The product announcement atop the bankruptcy development “looks suspicious,” said Bill Moore, president of the New York-based Communication Managers Association, a user group of 75 companies. “All the telcos’ numbers are so bad that they are looking to get whatever publicity they can find anywhere.”
WorldCom requested the five-month extension Oct. 22, saying it needs until April, instead of next month, to file a reorganization plan.
“Everybody wonders if WorldCom is even going to be there in six months,” Moore said.
Les Kumagai, a spokesman for WorldCom, said it’s common for companies in Chapter 11 bankruptcy proceedings to seek extensions, and customers shouldn’t be concerned. “We are confident that our request will be granted,” Kumagai said. He said the product announcements, along with the US$1 billion in cash available to the company atop US$1.1 billion in debtor possession financing, show that WorldCom’s “ongoing business is strong.”
WorldCom announced WorldCom Dedicated Analysis, an Internet-access monitoring tool using technology from Visual Networks Inc. in Rockville, Md.

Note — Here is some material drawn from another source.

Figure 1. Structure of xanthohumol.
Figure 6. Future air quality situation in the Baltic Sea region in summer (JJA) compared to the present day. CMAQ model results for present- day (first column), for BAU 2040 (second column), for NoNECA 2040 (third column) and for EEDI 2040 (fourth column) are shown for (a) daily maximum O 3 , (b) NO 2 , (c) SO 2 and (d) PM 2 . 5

It also announced a standards-based Internet access service, called WorldCom NxT1 Service, for providing bandwidth levels between those of T1 and T3 lines. The offering uses a customer premises router from Tasman Networks Inc. in San Jose.
Although Moore said the NxT1 offering is “potentially valuable” to users, he added that the fact the technology comes from other vendors is “a way for them to generate more revenue without much of a new product and not a lot of R&D.”

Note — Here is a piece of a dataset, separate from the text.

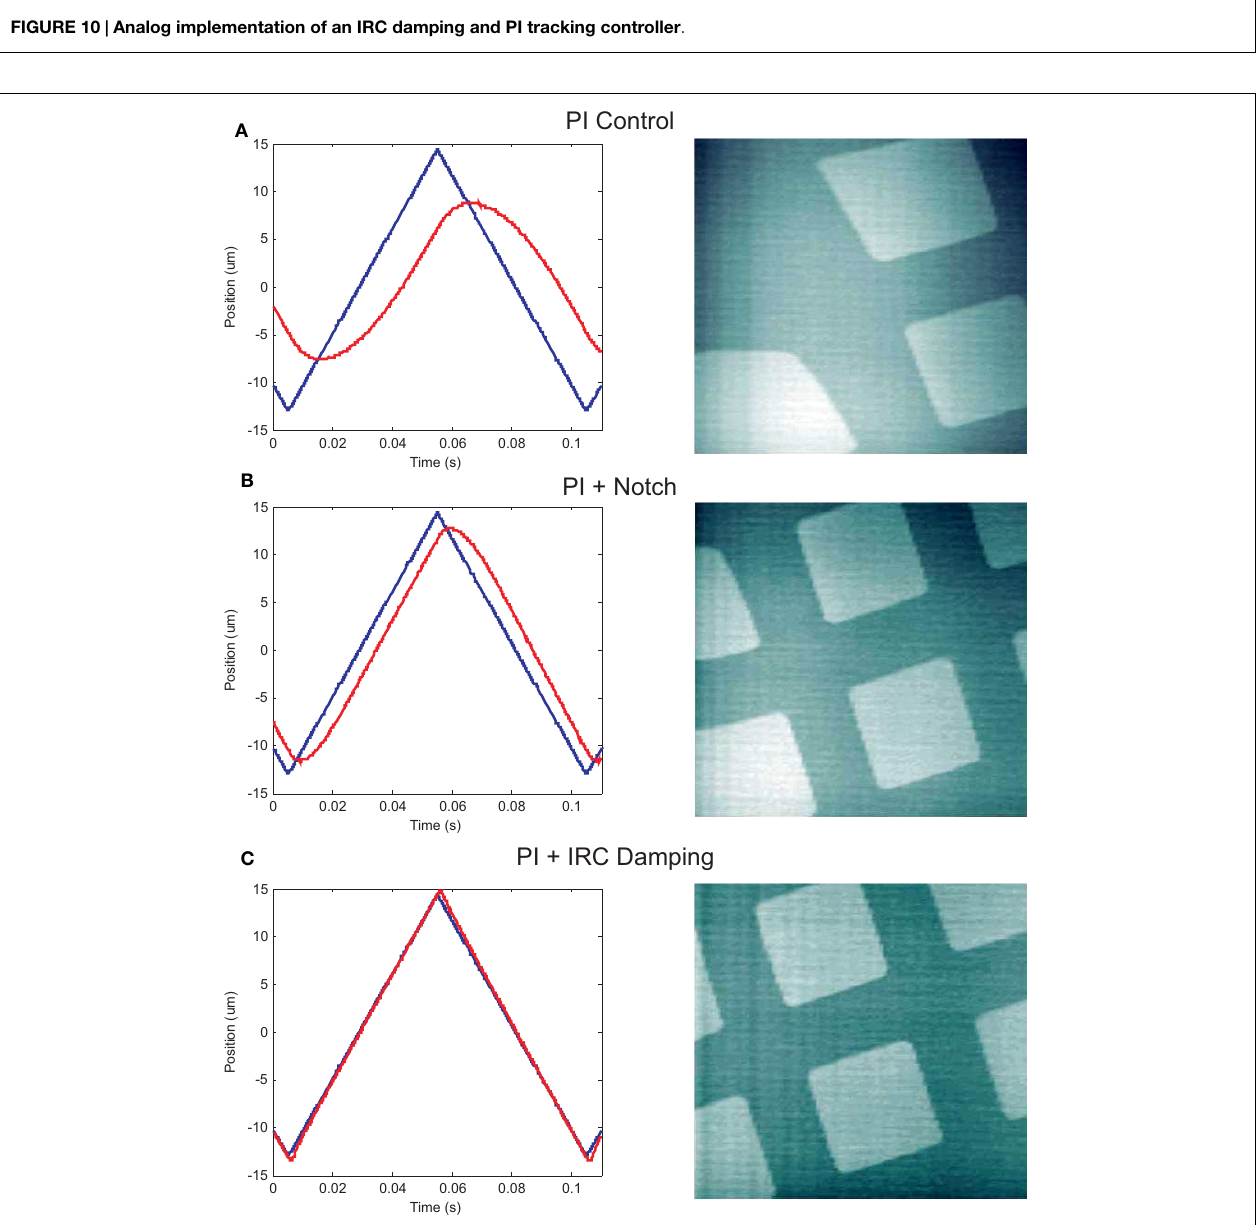
FIGURE 11 | The x -axis scanning performance and resulting image for each of the three controller strategies . The scanning trajectory is a full-range (27 (cid:22) m) 10Hz triangle wave. The response and imaging performance of the PI controller is plotted in (A) . The improved performance of the inversion and damping controllers can be observed in (B) and (C)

But Kumagai said WorldCom is doing a lot of research and development despite the Chapter 11 filing in July. He declined to disclose the amount of WorldCom’s R&D investment, however.
Steven Harris, an analyst at IDC in Framingham, Mass., said the announcements show that the company “is definitely thinking for the long term,” and he urged customers to think of WorldCom products separately from its financial problems.
The Internet monitoring tool lets companies monitor service levels and dropped packets on the local loop — from a central office to the customer premises — which is something few carriers have done, Harris said. Carriers typically provide monitoring tools only for the network infrastructure, not the last few hundred yards of a connection to a company premise, he explained.